There was a tremendous roar which seemed to go on for minutes and in its midst the sounds of screaming, of rushing waves, of singing, laughing, crying, of thundering feet and heartbeats and a million other sounds, surreal in their new context.
On the surface of the shoals, several hundred feet away from the Ya’Ma’Khul there was a large pipe sticking out of the sandbank. It rose into the air about ten feet then stopped, a small cone-shaped diffuser completing its chimney-like appearance. As the rumbling beneath began to grow it quivered a little at first, then thrummed, then shook, the sand at it’s base bouncing away in a hundred tiny landslides. There was a screaming rush of hot air and then the diffuser shot off the top of the pipe at the same time as a spurt of green and purple energy erupted into the sky. The noise seemed to only grow louder as it rose, reaching a peak in volume as it hovered a couple of hundred feet up, and there it stayed for a few seconds, a dreadful, glowing choir in the sky.
The Lich, absorbed in trying to tear the ancient Stone Ship apart, only looked up towards it briefly as its glow began to compete with his own powerful energies and by then it was too late.

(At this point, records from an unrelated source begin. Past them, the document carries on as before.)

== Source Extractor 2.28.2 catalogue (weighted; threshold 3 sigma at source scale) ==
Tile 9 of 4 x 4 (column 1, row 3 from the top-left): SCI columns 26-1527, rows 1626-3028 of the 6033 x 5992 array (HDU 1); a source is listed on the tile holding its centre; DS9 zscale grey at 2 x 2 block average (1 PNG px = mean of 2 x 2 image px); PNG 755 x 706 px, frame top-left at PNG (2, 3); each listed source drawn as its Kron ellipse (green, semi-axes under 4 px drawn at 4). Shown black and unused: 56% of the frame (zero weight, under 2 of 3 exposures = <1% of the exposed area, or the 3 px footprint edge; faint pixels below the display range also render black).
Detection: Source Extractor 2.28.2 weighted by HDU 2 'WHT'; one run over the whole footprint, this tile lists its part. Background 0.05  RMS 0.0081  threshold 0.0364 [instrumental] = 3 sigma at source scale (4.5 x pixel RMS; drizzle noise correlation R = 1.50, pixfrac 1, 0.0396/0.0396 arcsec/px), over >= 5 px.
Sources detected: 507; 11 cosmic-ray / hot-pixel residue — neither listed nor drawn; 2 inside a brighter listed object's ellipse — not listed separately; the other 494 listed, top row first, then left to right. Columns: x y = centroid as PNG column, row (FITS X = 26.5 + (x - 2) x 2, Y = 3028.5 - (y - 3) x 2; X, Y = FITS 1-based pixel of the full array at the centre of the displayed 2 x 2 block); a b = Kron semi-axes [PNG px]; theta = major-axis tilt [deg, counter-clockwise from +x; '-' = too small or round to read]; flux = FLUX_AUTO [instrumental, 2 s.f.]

The glow expanded suddenly, a vast, searing explosion the likes of which Shadow had not seen for some time. The sounds which accompanied the energy grew louder once more, sweeping across the souls even as the energy which made them tore through the stone of each ship, ripping stone boards off stone decks until only the fabled stone ribs remained, and even they were rapidly diminished by the heat, the energy, the swirling sand.
The Lich screamed as the energy hit it. All around it enthralled henchmen were turning to blood, to bone, to dust, but the Lich stayed standing long enough to really feel the assault. Its lightning soul battered valiantly against the heat and force of the hypostatick attack, but as sand began to fill the sky and the world grew darker around it, its own light began to fade. Bit by bit its power diminished, its bones became pocked, then chipped and then, as if its integrity had finally gone, it simply crumbled into dust, blow away by the force of the explosion before it could even touch the ground.
Miles away the Dusk Raider received the full brunt of a massive tsunami of sand which swept across the shoals, unhindered by anything as paltry as wood, rope and canvas. It disintegrated even as the wood burned.
Then the energy passed, the noise fading away and the sea began to slowly reclaim parts of the surface.
At last the roar diminished, then, as Ellis uncovered his ears once more, it petered out into a long, anguished sigh and then nothing.
“What was that?”
“The sounds of a life, sped up until it can take no more,” replied Broken-Hope. “A fragment of soul pushed to its very limits, torn open so that its true energy, not just the fizz and pop of its existence but the core life, the hypostatick essence, if you will, is released from within. It is utterly, inexhaustibly powerful and, as the Lich outside has no doubt just found out, completely devastating.”
“Do you mean to say we just fired a soul like… like some sort of a bullet?”
The haggard Fallen gave a half-smile, “Something like that.”
“Come on,” Siren said, dusting herself off, “we had better take Gulliver down to the others and then work out what to do next.” She glanced back at the door behind them and muttered under her breath, probably hoping no one heard her. Ellis did hear however and his heart went out to her as she whispered, “So many dead. How do we carry on when all the rest have just… stopped. How do we make any of it worthwhile?”
She turned quickly and, without glancing at anyone else, began to haul Gulliver down the slope. As always seemed to be the case, Ellis had to rush to catch up. He grabbed Gulliver’s legs and the going seemed to get a bit easier after that. Even so, he couldn’t help but wonder at what Siren had said. How would they carry on now?